All of this has meant that, despite the loss of some great estates from the late 1930s to the 1970s, Scotland still has the most concentrated pattern of landownership in Europe. Fewer than 1,500 private estates have owned most of the land for the last nine centuries.

Great houses such as Buccleuch, Airlie, Roxburghe, Montrose and Hamilton still own huge acreages. Newly arrived merchant bankers and pop stars have tended to buy the land that has previously been sold in the past.

All of this clearly annoys Wightman, and he questions why rural landowners have been able to secure abolition of all taxes on land and, despite professing to be rural businesses, they don’t pay business rates.

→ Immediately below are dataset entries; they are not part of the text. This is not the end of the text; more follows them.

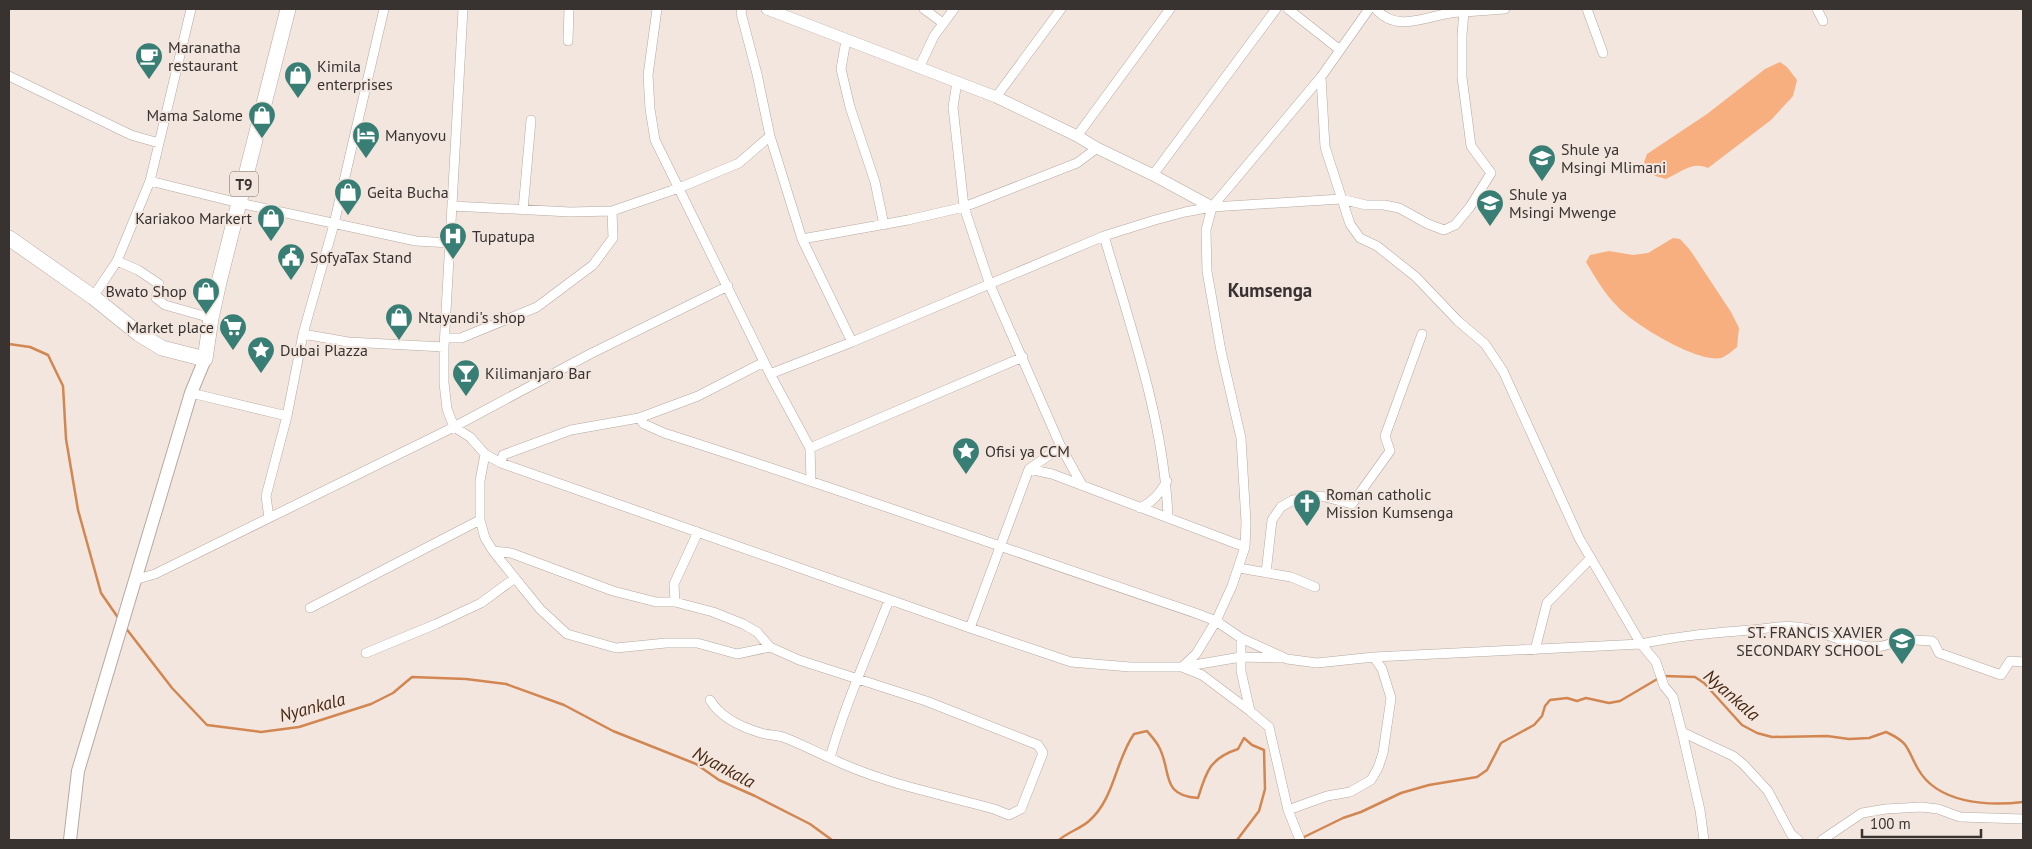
<svg xmlns="http://www.w3.org/2000/svg" width="2032" height="849" viewBox="0 0 2032 849" font-family="'PT Sans',sans-serif">
<style>
.green{fill:#f8af7f}
.lines{fill:none;stroke-linecap:round;stroke-linejoin:round}
.stream{stroke:#d28651;stroke-width:2.5}
.minor-casing{stroke:#b5a9a1;stroke-width:10}
.tertiary-casing{stroke:#b5a9a1;stroke-width:12}
.secondary-casing{stroke:#b5a9a1;stroke-width:14}
.trunk-casing{stroke:#b5a9a1;stroke-width:16}
.minor{stroke:#fff;stroke-width:9}
.tertiary{stroke:#fff;stroke-width:11}
.secondary{stroke:#fff;stroke-width:12}
.trunk{stroke:#fff;stroke-width:15}
.labels{text-anchor:middle;dominant-baseline:central;stroke-width:4;stroke-linejoin:round;paint-order:stroke}
.shield{fill:#f3e6de;stroke:#706964;stroke-width:1}
.shield-label{font-size:15px;font-weight:bold;fill:#383330}
.poi-label{font-size:16px;fill:#383330;stroke:#f3e6de;text-anchor:start}
.water-label{font-size:18px;font-style:italic;fill:#482812;stroke:#f3e6de}
.quarter-label{font-size:19px;font-weight:bold;fill:#383330;stroke:#f3e6de}
</style>
<rect width="100%" height="100%" fill="#f3e6de"/>
<!-- green -->
<path class="green" d="M1780,62L1787,67L1797,80L1793,96L1771,120L1708,168C1693,161 1681,172 1666,179L1655,176L1644,162L1647,154L1707,114L1765,69Z
M1673,238L1680,239L1690,250L1731,312L1739,328L1737,347C1733,350 1727,356 1721,358C1697,363 1633,324 1617,306C1604,293 1595,277 1586,262L1590,255L1609,251L1633,255L1648,253Z"/>
<g class="lines">
<!-- stream -->
<path class="stream" d="M9,344L30,347L48,355L63,386L66,439L78,510L101,593L119,619
M125,627L172,688L207,725L261,732L299,727L371,704L393,693L412,677L466,679L506,684L564,705L613,731L696,764L719,780L755,796L810,824L832,840
M1664,676L1695,677L1704,683L1742,725L1757,733L1772,737L1827,736L1849,739L1869,738L1886,732C1910,743 1906,748 1918,769C1938,804 1988,806 2023,802
M1302,838L1343,818L1361,812L1401,793L1429,785L1477,777L1487,770L1501,743L1534,725L1542,716L1545,706L1550,700L1567,698L1577,701L1586,698L1609,703L1620,701L1659,678
M1059,840C1068,832 1080,829 1089,821C1115,798 1115,761 1134,734L1147,731C1151,736 1156,741 1159,747C1172,771 1160,796 1198,798C1206,772 1210,758 1238,749L1244,738L1252,745L1264,750L1265,789L1259,811L1237,840"/>
<!-- minor casing -->
<g class="minor-casing">
<path id="minor" d="M463,9L444,347V383L447,409L454,427L470,437L485,454L501,463L970,628L1071,662L1130,667H1182L1202,675L1250,711
M657,9L648,75L650,109L655,140L770,374L810,448L811,480
M742,9L741,13L757,74L770,136L802,239L852,342
M924,9L943,23
M1288,9L1340,50
M1376,9C1400,37 1435,10 1464,12L1467,9
M1587,9L1603,53
M1817,9L1823,21
M846,40L841,69L850,107L875,182L884,225
M568,41L569,9
M919,68L934,36L954,9
M9,76L131,135L159,143
M1321,77L1325,147L1350,224L1360,238L1377,246L1416,277L1458,321L1485,344L1503,371L1579,538L1641,644L1656,662L1664,686L1673,697L1682,732L1733,756L1743,764L1768,791L1791,834L1798,840
M957,82L953,107L964,207L990,285L1061,447L1082,485
M996,97L1061,9
M1077,136L1170,9
M1153,175L1276,9
M150,181L239,203L416,241L450,243
M452,206L570,212L612,211L679,188L739,163L770,136
M523,210L531,120
M1104,236C1131,328 1164,421 1168,517
M802,239L908,220L964,207L1077,163L1097,148
M117,261L138,270L159,284L156,298L165,305L211,318
M93,297L117,261L150,181L191,9
M303,334L348,342L444,347
M445,338H461L537,307L593,265L613,238L612,211
M770,374L852,342L1104,236L1155,220L1185,212L1212,207L1341,199L1366,205H1384L1399,208L1428,224L1444,230L1455,225L1470,207L1491,173L1471,146L1462,77V35L1464,12L1505,9
M191,393L287,416
M639,418L644,424L664,433C843,490 1020,554 1198,614L1216,621L1241,638L1287,659L1317,663L1374,657L1641,644C1677,636 1713,633 1750,630C1767,629 1787,624 1804,628C1832,633 1871,660 1898,639L1932,641L1934,643L1939,653L2001,675L2010,661L2023,662
M810,448L1023,357
M485,454L480,481V520L485,538L493,551L540,609L567,634L616,648L666,643H697L737,654L770,647
M501,463L503,455L571,430L639,418L698,396L764,362
M1029,469L1052,474L1245,547
M1140,508C1153,502 1159,494 1167,481
M269,518L266,496L287,416L303,334L334,224L384,9
M493,551L511,553L613,591L656,602H675L713,612L743,624L757,632L770,647L799,660L926,701L1038,745L1043,753L1021,809L1009,815L994,809C940,794 881,783 830,758C845,704 869,652 889,600
M1239,568L1291,577L1315,587
M1266,573L1272,520L1281,507L1293,500L1321,496L1352,504L1390,451L1385,436L1422,334
M134,580L155,574L454,427L590,354L728,286
M675,602L674,584L698,532
M310,608L480,520
M970,628L1029,469L1061,447
M1241,638V671L1250,711L1269,727L1288,810L1300,840
M1535,650L1547,603L1591,558
M366,653L436,624L481,603L515,578
M1182,667L1196,654L1216,621L1232,586L1245,547L1246,522L1241,438L1221,351L1207,271L1206,230L1212,207L1321,77L1369,9
M1182,667L1241,657L1281,658
M710,700C720,717 741,727 761,733C768,735 776,735 783,737C799,743 814,751 830,758
M1682,732L1700,810L1704,840
M1288,810L1327,796L1350,792L1371,780L1378,768L1383,753L1391,698L1382,669L1374,657
M1822,840L1862,813L1886,809L1921,807L1938,809L1960,817L2023,819"/>
</g>
<!-- tertiary casing -->
<g class="tertiary-casing">
<path id="tertiary" d="M767,9L996,97L1077,136L1097,148L1153,175L1212,207"/>
</g>
<!-- secondary casing -->
<g class="secondary-casing">
<path id="secondary" d="M70,840L78,771L191,393L205,359"/>
</g>
<!-- trunk casing -->
<g class="trunk-casing">
<path id="trunk" d="M9,238L93,297L139,334L162,348L205,359L211,318L219,282L288,9"/>
</g>
<!-- minor -->
<use href="#minor" class="minor"/>
<!-- tertiary -->
<use href="#tertiary" class="tertiary"/>
<!-- secondary -->
<use href="#secondary" class="secondary"/>
<!-- trunk -->
<use href="#trunk" class="trunk"/>
</g>
<!-- icons -->
<defs>
<g id="cafe-pin" transform="scale(1.4375)"><path d="M0 17L-7.5 6A9.5 9.5 0 1 1 7.5 6Z" fill="#387e74" stroke="#f3e6de"/><path d="M-5.5-4.5H6V0H3Q3 3.5 0 3.5H-2.5Q-5.5 3.5-5.5 0ZM3-3.2v2h1.7v-2ZM-6 4.5H4V6H-6Z" fill="#fff"/></g>
<g id="shop-pin" transform="scale(1.4375)"><path d="M0 17L-7.5 6A9.5 9.5 0 1 1 7.5 6Z" fill="#387e74" stroke="#f3e6de"/><path d="M-5-2.5h2.3a2.7 3.5 0 0 1 5.4 0H5L5.5 6h-11ZM-1.5-2.5h3a1.5 2.3 0 0 0-3 0Z" fill="#fff"/></g>
<g id="hotel-pin" transform="scale(1.4375)"><path d="M0 17L-7.5 6A9.5 9.5 0 1 1 7.5 6Z" fill="#387e74" stroke="#f3e6de"/><path d="M-6-4.5h1.5V1H6V5H4.5V3h-9V5H-6ZM-4 0a1.8 1.8 0 1 1 3.6 0ZM.5 0V-2.5h3Q6-2.5 6 0Z" fill="#fff"/></g>
<g id="school-pin" transform="scale(1.4375)"><path d="M0 17L-7.5 6A9.5 9.5 0 1 1 7.5 6Z" fill="#387e74" stroke="#f3e6de"/><path d="M0-5L7-2L0 1L-7-2ZM-4 1L0 2.5L4 1V4Q0 6-4 4Z" fill="#fff"/></g>
<g id="hospital-pin" transform="scale(1.4375)"><path d="M0 17L-7.5 6A9.5 9.5 0 1 1 7.5 6Z" fill="#387e74" stroke="#f3e6de"/><path d="M-5-5h3v3.5h4V-5h3V5h-3V1.5h-4V5h-3Z" fill="#fff"/></g>
<g id="civic-pin" transform="scale(1.4375)"><path d="M0 17L-7.5 6A9.5 9.5 0 1 1 7.5 6Z" fill="#387e74" stroke="#f3e6de"/><path d="M-.6-6.5H3V-4.5H.6V-3L4-1V1h2V6H-6V1h2V-1L-.6-3ZM-1.2 2.5V6h2.4V2.5Z" fill="#fff"/></g>
<g id="supermarket-pin" transform="scale(1.4375)"><path d="M0 17L-7.5 6A9.5 9.5 0 1 1 7.5 6Z" fill="#387e74" stroke="#f3e6de"/><path d="M-6-5.5h2.5l.6 2H6L4.5 2H-2.5L-4.4-4H-6ZM-1.5 3.2a1.3 1.3 0 1 0 .1 0ZM3 3.2a1.3 1.3 0 1 0 .1 0Z" fill="#fff"/></g>
<g id="sight-pin" transform="scale(1.4375)"><path d="M0 17L-7.5 6A9.5 9.5 0 1 1 7.5 6Z" fill="#387e74" stroke="#f3e6de"/><path d="M0-6L1.8-2.2L6-1.7L2.9 1.2L3.7 5.4L0 3.3L-3.7 5.4L-2.9 1.2L-6-1.7L-1.8-2.2Z" fill="#fff"/></g>
<g id="bar-pin" transform="scale(1.4375)"><path d="M0 17L-7.5 6A9.5 9.5 0 1 1 7.5 6Z" fill="#387e74" stroke="#f3e6de"/><path d="M-6-5H6L.8 .8V4.5H3.5V6h-7V4.5H-.8V.8Z" fill="#fff"/></g>
<g id="church-pin" transform="scale(1.4375)"><path d="M0 17L-7.5 6A9.5 9.5 0 1 1 7.5 6Z" fill="#387e74" stroke="#f3e6de"/><path d="M-1.2-6h2.4v3.5h3.3v2.4h-3.3V6h-2.4V-.1h-3.3v-2.4h3.3Z" fill="#fff"/></g>
</defs>
<g fill-rule="evenodd">
<use href="#cafe-pin" x="149" y="56"/>
<use href="#shop-pin" x="298" y="75"/>
<use href="#shop-pin" x="262" y="115"/>
<use href="#hotel-pin" x="366" y="135"/>
<use href="#school-pin" x="1542" y="158"/>
<use href="#shop-pin" x="348" y="192"/>
<use href="#school-pin" x="1490" y="203"/>
<use href="#shop-pin" x="271" y="218"/>
<use href="#hospital-pin" x="453" y="236"/>
<use href="#civic-pin" x="291" y="257"/>
<use href="#shop-pin" x="206" y="291"/>
<use href="#shop-pin" x="399" y="317"/>
<use href="#supermarket-pin" x="233" y="327"/>
<use href="#sight-pin" x="261" y="350"/>
<use href="#bar-pin" x="466" y="373"/>
<use href="#sight-pin" x="966" y="451"/>
<use href="#church-pin" x="1307" y="503"/>
<use href="#school-pin" x="1902" y="641"/>
</g>
<g class="labels">
<!-- shield labels -->
<rect class="shield" x="230" y="171.5" width="28" height="25" rx="4"/>
<g class="shield-label">
<text x="244" y="184">T9</text>
</g>
<!-- poi labels -->
<g class="poi-label">
<text x="168" y="47">Maranatha<tspan x="168" dy="18">restaurant</tspan></text>
<text x="317" y="66">Kimila<tspan x="317" dy="18">enterprises</tspan></text>
<text x="243" y="115" text-anchor="end">Mama Salome</text>
<text x="385" y="135">Manyovu</text>
<text x="1561" y="149">Shule ya<tspan x="1561" dy="18">Msingi Mlimani</tspan></text>
<text x="367" y="192">Geita Bucha</text>
<text x="1509" y="194">Shule ya<tspan x="1509" dy="18">Msingi Mwenge</tspan></text>
<text x="252" y="218" text-anchor="end">Kariakoo Markert</text>
<text x="472" y="236">Tupatupa</text>
<text x="310" y="257">SofyaTax Stand</text>
<text x="187" y="291" text-anchor="end">Bwato Shop</text>
<text x="418" y="317">Ntayandi's shop</text>
<text x="214" y="327" text-anchor="end">Market place</text>
<text x="280" y="350">Dubai Plazza</text>
<text x="485" y="373">Kilimanjaro Bar</text>
<text x="985" y="451">Ofisi ya CCM</text>
<text x="1326" y="494">Roman catholic<tspan x="1326" dy="18">Mission Kumsenga</tspan></text>
<text x="1883" y="632" text-anchor="end">ST. FRANCIS XAVIER<tspan x="1883" dy="18">SECONDARY SCHOOL</tspan></text>
</g>
<!-- water labels -->
<g class="water-label">
<text transform="translate(1732 695) rotate(41)">Nyankala</text>
<text transform="translate(312 707) rotate(-15)">Nyankala</text>
<text transform="translate(724 767) rotate(28)">Nyankala</text>
</g>
<!-- quarter labels -->
<g class="quarter-label">
<text x="1270" y="290">Kumsenga</text>
</g>
</g>
<!-- border -->
<rect width="2032" height="849" fill="none" stroke="#383330" stroke-width="20"/>
<!-- scale -->
<path d="M1862 829v8h119v-8" fill="none" stroke="#383330" stroke-width="2.5"/>
<text x="1870" y="829" font-size="15" fill="#383330" stroke="#f3e6de" stroke-width="4" paint-order="stroke">100 m</text>
</svg>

Wightman laments that 30% of Scotland remains occupied by tenant farmers; whereas most of their European counterparts are owner-occupiers of the land they farm.

By owning so much land, large landowners can also largely control the price. Consequently, at least 40% of the cost of a new house is for the price of the land. Slums could be relegated to the past if there was a political will to tackle the problem. Wightman shows there are few Scottish politicians willing to take up the struggle.

It’s true that community organisations - and to a lesser extent conservation bodies - have taken control of more of Scotland’s land in the last two decades. However, the amount is generally pretty small. Wightman notes the distinct lack of enthusiasm shown by Alex Salmond’s SNP government on the land question.

He urges more people to understand that something more fundamental needs to be done if land reforms are to be introduced that would ensure land is returned to common ownership and used for public good and not private profit.